Work order
Write the next few paragraphs of the news article below about the closed Woodlands High football field, picking up right after its last sentence.

Passage for review
::::

Editors’ Note Appended
THE Woodlands High football field is buried deep in the woods of the school’s campus; a visit to the gridiron requires a five-minute walk through the woods along a dimpled asphalt path.
When the trees finally part, the perfect artificial turf appears as a revelation of sorts – a manicured ode to boyhood dreams. But it is all illusion: the site, shuttered abruptly at the beginning of the school year in the midst of a nasty legal fight, has not played host to a single football game this fall.
Derek Jackson, 16, a high school junior who plays on the varsity football team, is none too pleased. “We just got that field like two years ago,” he said, “and now it’s closed down.”
Derek and the rest of the Woodlands High Falcons, who now play their home games across town, are the latest casualties in a seemingly never-ending imbroglio known as “fill for fields.”
First reported by The Journal News in the fall of 2003, the dispute centers on the Eastchester town government and three local school districts: the Eastchester Union Free School District, the Valhalla Union Free School District and the Greenburgh Central School District No. 7, which oversees Woodlands.
Starting in 2002 and 2003, the town and school districts allowed contractors to run landfill operations on their property. Trucking companies paid for the right to use school and municipal land as dumping sites for dirt and debris from a host of far-flung construction projects.

::::

Collected material
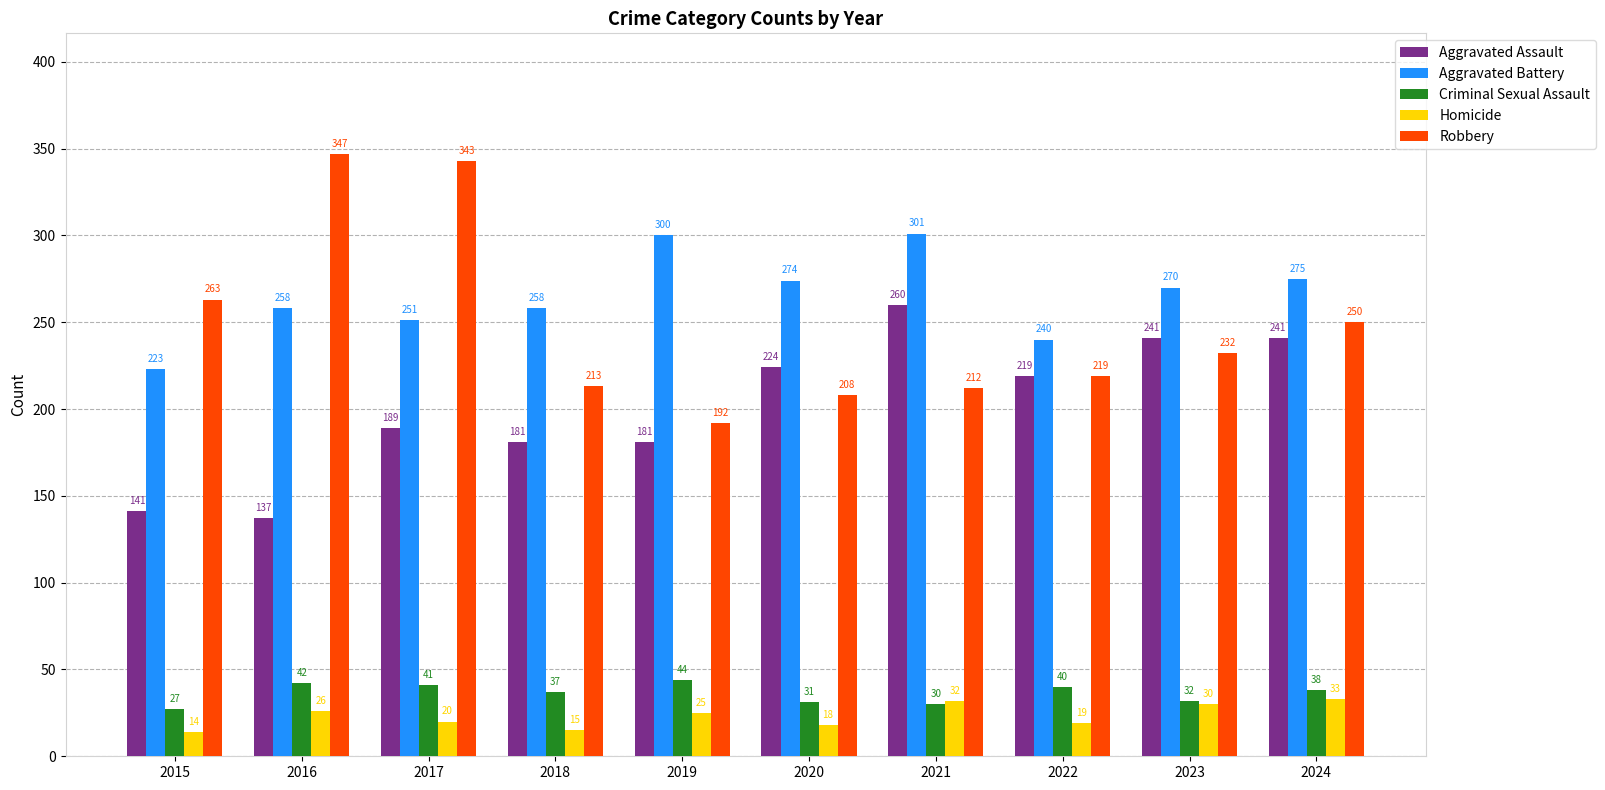

How many values in the Criminal Sexual Assault series are below 38?

5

::::

Response to the exercise
The contractors who had made the deals paid no fees, but agreed to exchange the favor by building athletic fields. This arrangement yielded eight projects for new or refurbished fields – only some of which were ever completed. A few ended up atop the fill, creating towering ziggurats in the heart of suburbia; others, like the Woodlands football field, lay on more traditional ground.
School officials saw the deals as the ultimate in out-of-the-box thinking – a creative way to build fields, at no cost, in an increasingly recreation-mad slice of suburbia. But the dirt, in the end, created a monumental mess.
The “free” fields cost taxpayers millions of dollars, environmental consultants found contaminants in the fill, and lawyers for several of the parties involved have filed a thicket of sharply worded lawsuits clamoring for millions of dollars in damages.
The fields, meanwhile, remain in various states of completion, creating headaches for athletic directors and soccer moms all over Westchester. And to make matters worse, Alan G. Hevesi, the state comptroller, released a scathing audit last month holding town and school authorities accountable for the mess.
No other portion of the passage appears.